Omikhleia commented 1 year ago

Re: "The zenkaku unit has the same issue"

units["zw"] = {
  relative = true,
  definition = function (v)
    local zenkakuchar = SILE.settings:get("document.zenkakuchar")
    local measureable, zenkaku = pcall(SILE.shaper.measureChar, SILE.shaper, zenkakuchar)
    if not measureable then
      SU.warn(string.format([[Zenkaku width (全角幅) unit zw is falling back to 1em == 1zw as we
  cannot measure %s. Either change this char to one suitable for your
  language, or load a font that has it.]], zenkakuchar))
    end
    local width = measureable and zenkaku.width or SILE.settings:get("font.size")
    return v * width
  end
}

From the warning text it seems that the intent was to warn if the specified character couldn't be measured (rather than a measure succeeded, but actually on something else). :question:

Your point is sound too, though. scratches head

Omikhleia commented 1 year ago

Interestingly, the shaper:measureChar() method is only used in units.lua at this date (for measuring an x, a space, the zenkaku char). (EDIT: unless mistaken, and only taking into account the main SILE distribution... E.g. I have used it in 3rd party packages (for measuring a 0, predating my attempt with a figure space), perhaps other package/class designers used it too.
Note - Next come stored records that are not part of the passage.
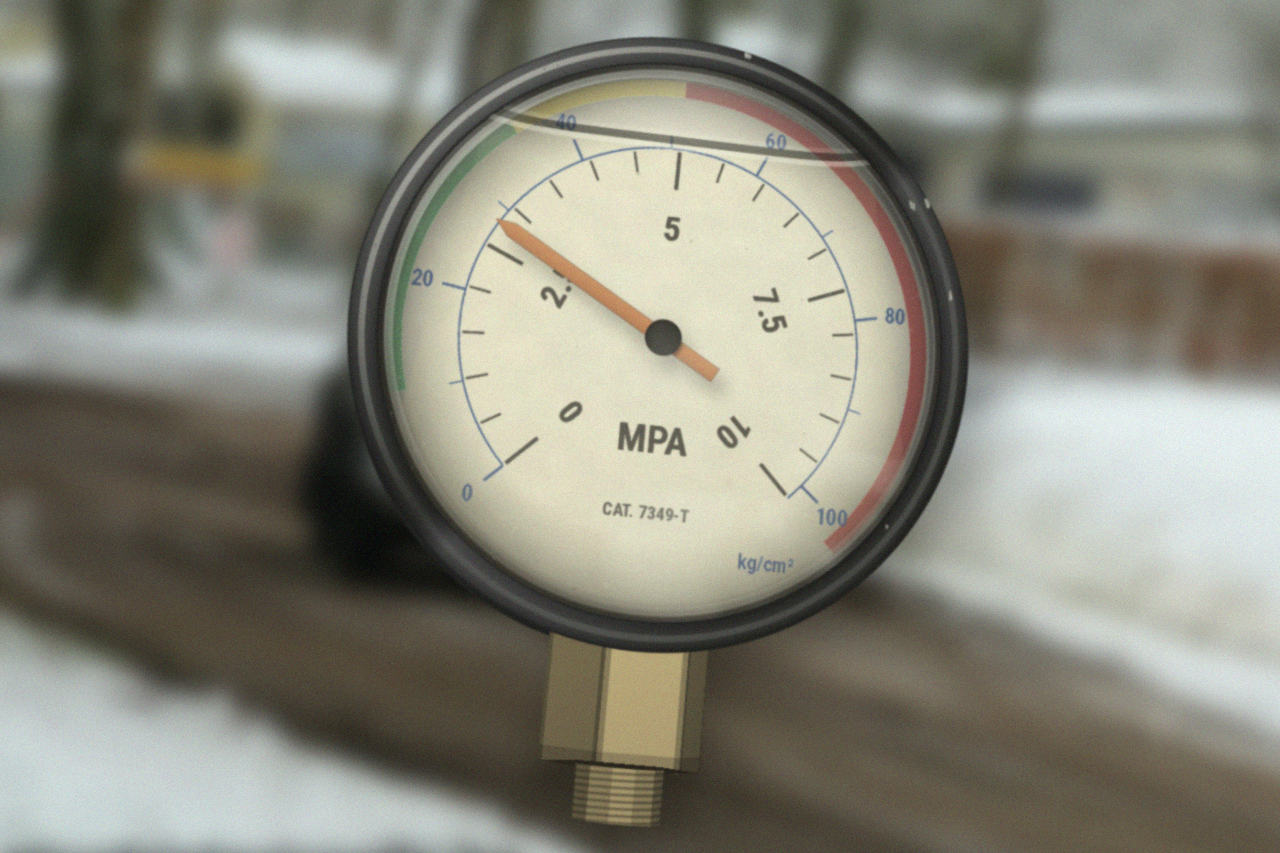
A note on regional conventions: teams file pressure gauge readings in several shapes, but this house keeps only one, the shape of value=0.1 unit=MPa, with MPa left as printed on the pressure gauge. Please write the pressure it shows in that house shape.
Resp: value=2.75 unit=MPa
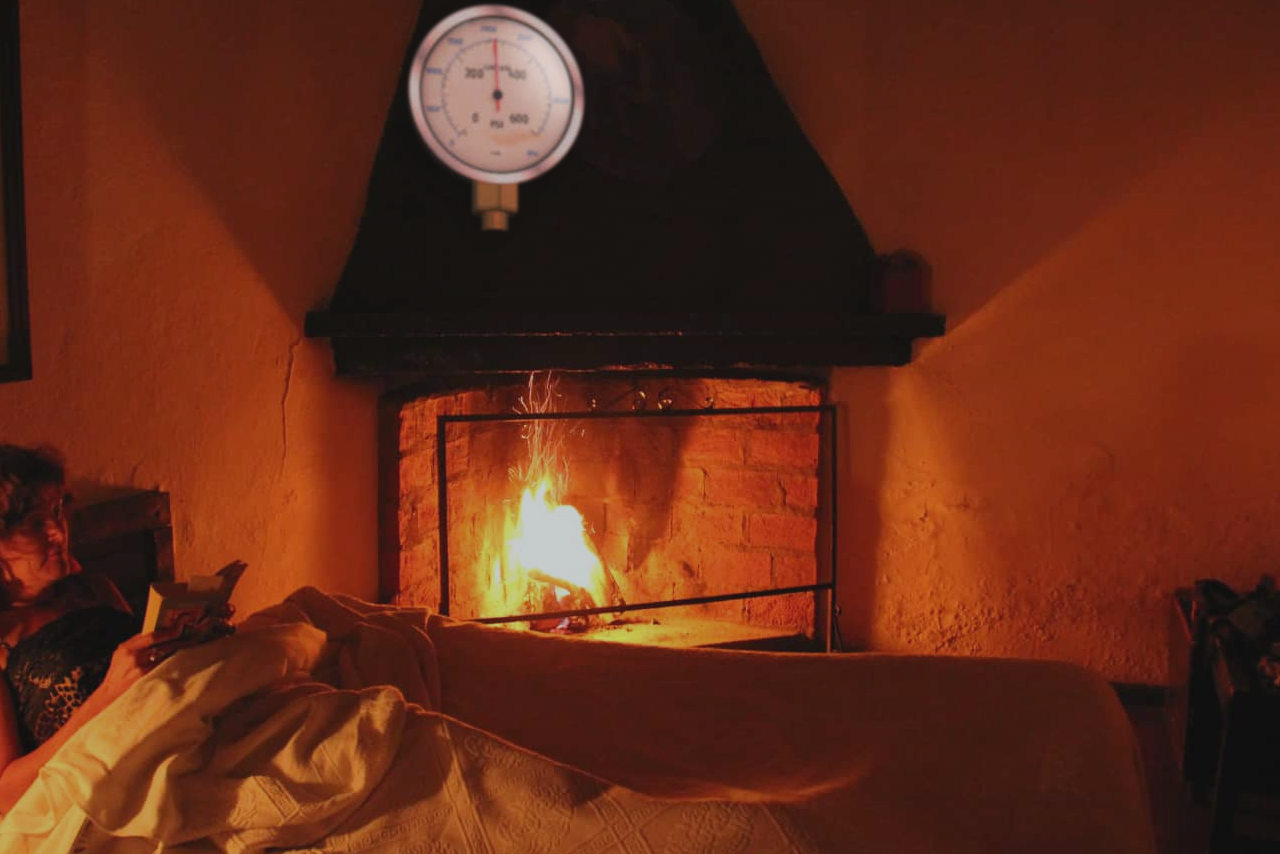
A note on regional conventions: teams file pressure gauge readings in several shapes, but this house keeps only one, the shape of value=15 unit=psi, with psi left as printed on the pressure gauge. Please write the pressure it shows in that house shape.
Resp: value=300 unit=psi
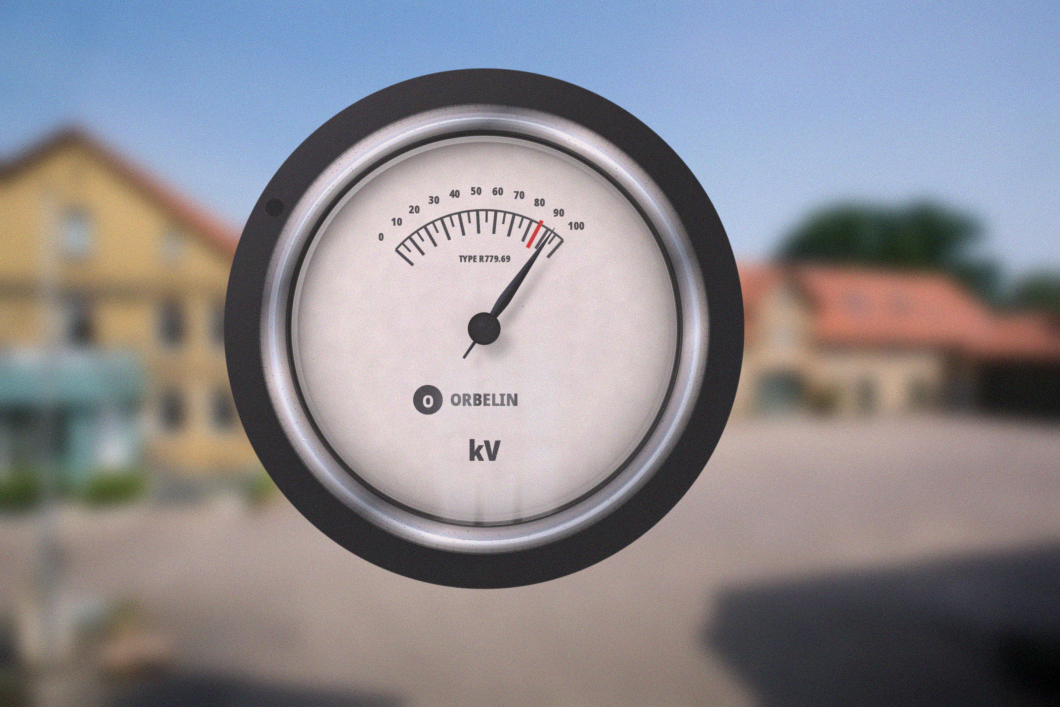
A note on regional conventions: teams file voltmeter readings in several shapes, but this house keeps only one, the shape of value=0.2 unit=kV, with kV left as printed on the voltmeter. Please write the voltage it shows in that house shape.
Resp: value=92.5 unit=kV
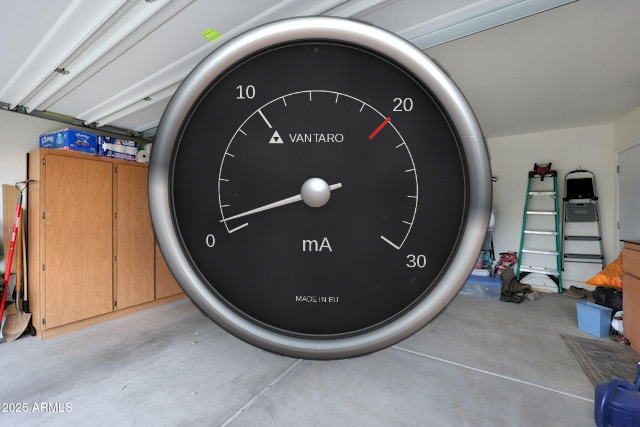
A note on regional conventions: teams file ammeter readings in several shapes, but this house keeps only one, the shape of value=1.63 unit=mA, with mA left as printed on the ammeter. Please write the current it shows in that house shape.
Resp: value=1 unit=mA
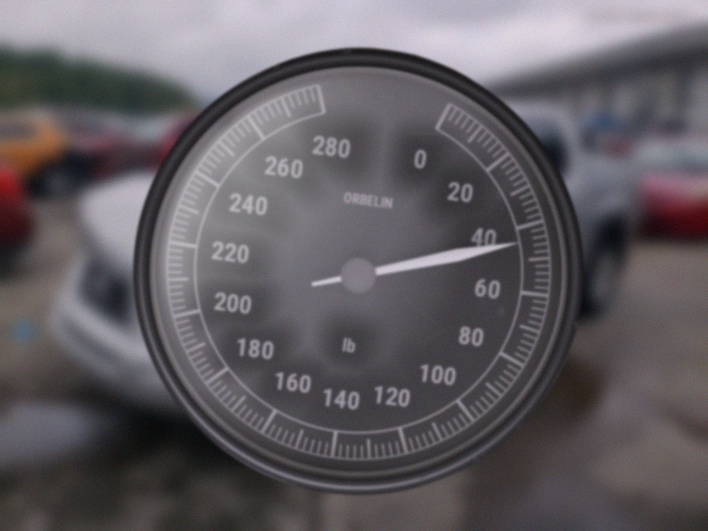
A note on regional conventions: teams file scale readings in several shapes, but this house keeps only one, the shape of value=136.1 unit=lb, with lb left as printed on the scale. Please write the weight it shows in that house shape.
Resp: value=44 unit=lb
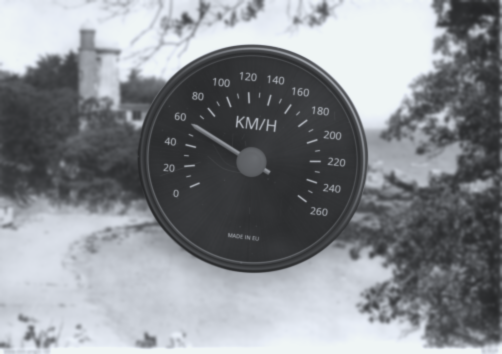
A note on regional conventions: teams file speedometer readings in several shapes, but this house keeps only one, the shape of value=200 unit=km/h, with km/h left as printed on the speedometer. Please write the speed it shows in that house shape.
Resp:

ctrlcctrlv commented 1 year ago

Maybe we want another function: measureString vs. measureChar. I agree with Khaled that measureChar should measure .notdef when char is not in font.

Omikhleia commented 1 year ago

... Or it could return, besides the width/height, something so that the caller knows what was measured, perhaps?

ctrlcctrlv commented 1 year ago

That would work too. You could return an object having glyphname and codepoint if available.

Omikhleia commented 2 weeks ago

I recently touched that measureChar function (to also return the depth of the measured character, in #2141) - So self-assigning this issue before I forget again about it....